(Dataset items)
########################################

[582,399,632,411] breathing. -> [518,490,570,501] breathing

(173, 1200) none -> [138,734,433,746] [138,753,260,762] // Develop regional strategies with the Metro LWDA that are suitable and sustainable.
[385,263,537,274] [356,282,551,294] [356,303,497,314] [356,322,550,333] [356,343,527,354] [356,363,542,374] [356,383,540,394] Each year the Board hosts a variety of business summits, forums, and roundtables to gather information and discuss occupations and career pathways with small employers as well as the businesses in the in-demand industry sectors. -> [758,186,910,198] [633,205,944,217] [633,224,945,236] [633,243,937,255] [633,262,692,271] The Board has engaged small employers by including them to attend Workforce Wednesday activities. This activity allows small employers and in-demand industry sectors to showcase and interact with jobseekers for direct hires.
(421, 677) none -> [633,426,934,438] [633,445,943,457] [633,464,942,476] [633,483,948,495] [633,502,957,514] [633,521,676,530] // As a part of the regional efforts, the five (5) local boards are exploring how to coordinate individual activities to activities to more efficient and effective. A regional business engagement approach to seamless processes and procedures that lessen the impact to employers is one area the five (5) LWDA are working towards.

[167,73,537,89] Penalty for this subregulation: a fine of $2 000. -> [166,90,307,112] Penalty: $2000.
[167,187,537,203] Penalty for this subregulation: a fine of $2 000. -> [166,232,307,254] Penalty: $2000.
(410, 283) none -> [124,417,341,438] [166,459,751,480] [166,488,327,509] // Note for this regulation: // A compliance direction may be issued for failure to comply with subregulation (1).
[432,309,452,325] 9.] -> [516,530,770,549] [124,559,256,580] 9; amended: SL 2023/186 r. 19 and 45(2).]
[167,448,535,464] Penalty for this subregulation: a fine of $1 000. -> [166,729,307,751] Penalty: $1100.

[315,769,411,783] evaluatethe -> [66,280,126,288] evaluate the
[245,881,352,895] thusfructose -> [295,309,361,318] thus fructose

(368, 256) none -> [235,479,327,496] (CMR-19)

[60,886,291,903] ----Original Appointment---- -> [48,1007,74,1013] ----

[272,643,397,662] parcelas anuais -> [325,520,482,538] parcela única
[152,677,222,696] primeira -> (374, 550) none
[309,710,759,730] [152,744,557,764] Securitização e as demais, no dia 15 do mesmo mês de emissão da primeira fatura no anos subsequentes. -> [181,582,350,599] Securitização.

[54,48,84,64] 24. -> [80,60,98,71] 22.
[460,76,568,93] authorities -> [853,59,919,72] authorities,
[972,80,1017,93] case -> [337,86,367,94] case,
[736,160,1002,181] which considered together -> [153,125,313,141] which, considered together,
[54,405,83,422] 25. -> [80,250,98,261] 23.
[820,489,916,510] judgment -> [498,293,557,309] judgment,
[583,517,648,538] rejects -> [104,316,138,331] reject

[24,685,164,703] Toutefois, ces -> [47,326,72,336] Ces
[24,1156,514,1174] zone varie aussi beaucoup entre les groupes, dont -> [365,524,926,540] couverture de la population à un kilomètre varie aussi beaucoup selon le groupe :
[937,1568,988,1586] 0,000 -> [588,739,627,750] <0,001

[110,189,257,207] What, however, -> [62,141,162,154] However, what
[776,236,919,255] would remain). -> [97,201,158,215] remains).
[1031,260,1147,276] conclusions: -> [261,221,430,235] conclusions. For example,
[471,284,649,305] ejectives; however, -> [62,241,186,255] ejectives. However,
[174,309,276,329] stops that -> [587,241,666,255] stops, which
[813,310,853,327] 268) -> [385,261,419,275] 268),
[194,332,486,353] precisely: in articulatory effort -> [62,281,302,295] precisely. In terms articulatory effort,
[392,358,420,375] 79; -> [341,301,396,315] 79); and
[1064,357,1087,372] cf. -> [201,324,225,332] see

########################################

Your task is to restate all of the records above word for word.

[582,399,632,411] breathing. -> [518,490,570,501] breathing

(173, 1200) none -> [138,734,433,746] [138,753,260,762] // Develop regional strategies with the Metro LWDA that are suitable and sustainable.
[385,263,537,274] [356,282,551,294] [356,303,497,314] [356,322,550,333] [356,343,527,354] [356,363,542,374] [356,383,540,394] Each year the Board hosts a variety of business summits, forums, and roundtables to gather information and discuss occupations and career pathways with small employers as well as the businesses in the in-demand industry sectors. -> [758,186,910,198] [633,205,944,217] [633,224,945,236] [633,243,937,255] [633,262,692,271] The Board has engaged small employers by including them to attend Workforce Wednesday activities. This activity allows small employers and in-demand industry sectors to showcase and interact with jobseekers for direct hires.
(421, 677) none -> [633,426,934,438] [633,445,943,457] [633,464,942,476] [633,483,948,495] [633,502,957,514] [633,521,676,530] // As a part of the regional efforts, the five (5) local boards are exploring how to coordinate individual activities to activities to more efficient and effective. A regional business engagement approach to seamless processes and procedures that lessen the impact to employers is one area the five (5) LWDA are working towards.

[167,73,537,89] Penalty for this subregulation: a fine of $2 000. -> [166,90,307,112] Penalty: $2000.
[167,187,537,203] Penalty for this subregulation: a fine of $2 000. -> [166,232,307,254] Penalty: $2000.
(410, 283) none -> [124,417,341,438] [166,459,751,480] [166,488,327,509] // Note for this regulation: // A compliance direction may be issued for failure to comply with subregulation (1).
[432,309,452,325] 9.] -> [516,530,770,549] [124,559,256,580] 9; amended: SL 2023/186 r. 19 and 45(2).]
[167,448,535,464] Penalty for this subregulation: a fine of $1 000. -> [166,729,307,751] Penalty: $1100.

[315,769,411,783] evaluatethe -> [66,280,126,288] evaluate the
[245,881,352,895] thusfructose -> [295,309,361,318] thus fructose

(368, 256) none -> [235,479,327,496] (CMR-19)

[60,886,291,903] ----Original Appointment---- -> [48,1007,74,1013] ----

[272,643,397,662] parcelas anuais -> [325,520,482,538] parcela única
[152,677,222,696] primeira -> (374, 550) none
[309,710,759,730] [152,744,557,764] Securitização e as demais, no dia 15 do mesmo mês de emissão da primeira fatura no anos subsequentes. -> [181,582,350,599] Securitização.

[54,48,84,64] 24. -> [80,60,98,71] 22.
[460,76,568,93] authorities -> [853,59,919,72] authorities,
[972,80,1017,93] case -> [337,86,367,94] case,
[736,160,1002,181] which considered together -> [153,125,313,141] which, considered together,
[54,405,83,422] 25. -> [80,250,98,261] 23.
[820,489,916,510] judgment -> [498,293,557,309] judgment,
[583,517,648,538] rejects -> [104,316,138,331] reject

[24,685,164,703] Toutefois, ces -> [47,326,72,336] Ces
[24,1156,514,1174] zone varie aussi beaucoup entre les groupes, dont -> [365,524,926,540] couverture de la population à un kilomètre varie aussi beaucoup selon le groupe :
[937,1568,988,1586] 0,000 -> [588,739,627,750] <0,001

[110,189,257,207] What, however, -> [62,141,162,154] However, what
[776,236,919,255] would remain). -> [97,201,158,215] remains).
[1031,260,1147,276] conclusions: -> [261,221,430,235] conclusions. For example,
[471,284,649,305] ejectives; however, -> [62,241,186,255] ejectives. However,
[174,309,276,329] stops that -> [587,241,666,255] stops, which
[813,310,853,327] 268) -> [385,261,419,275] 268),
[194,332,486,353] precisely: in articulatory effort -> [62,281,302,295] precisely. In terms articulatory effort,
[392,358,420,375] 79; -> [341,301,396,315] 79); and
[1064,357,1087,372] cf. -> [201,324,225,332] see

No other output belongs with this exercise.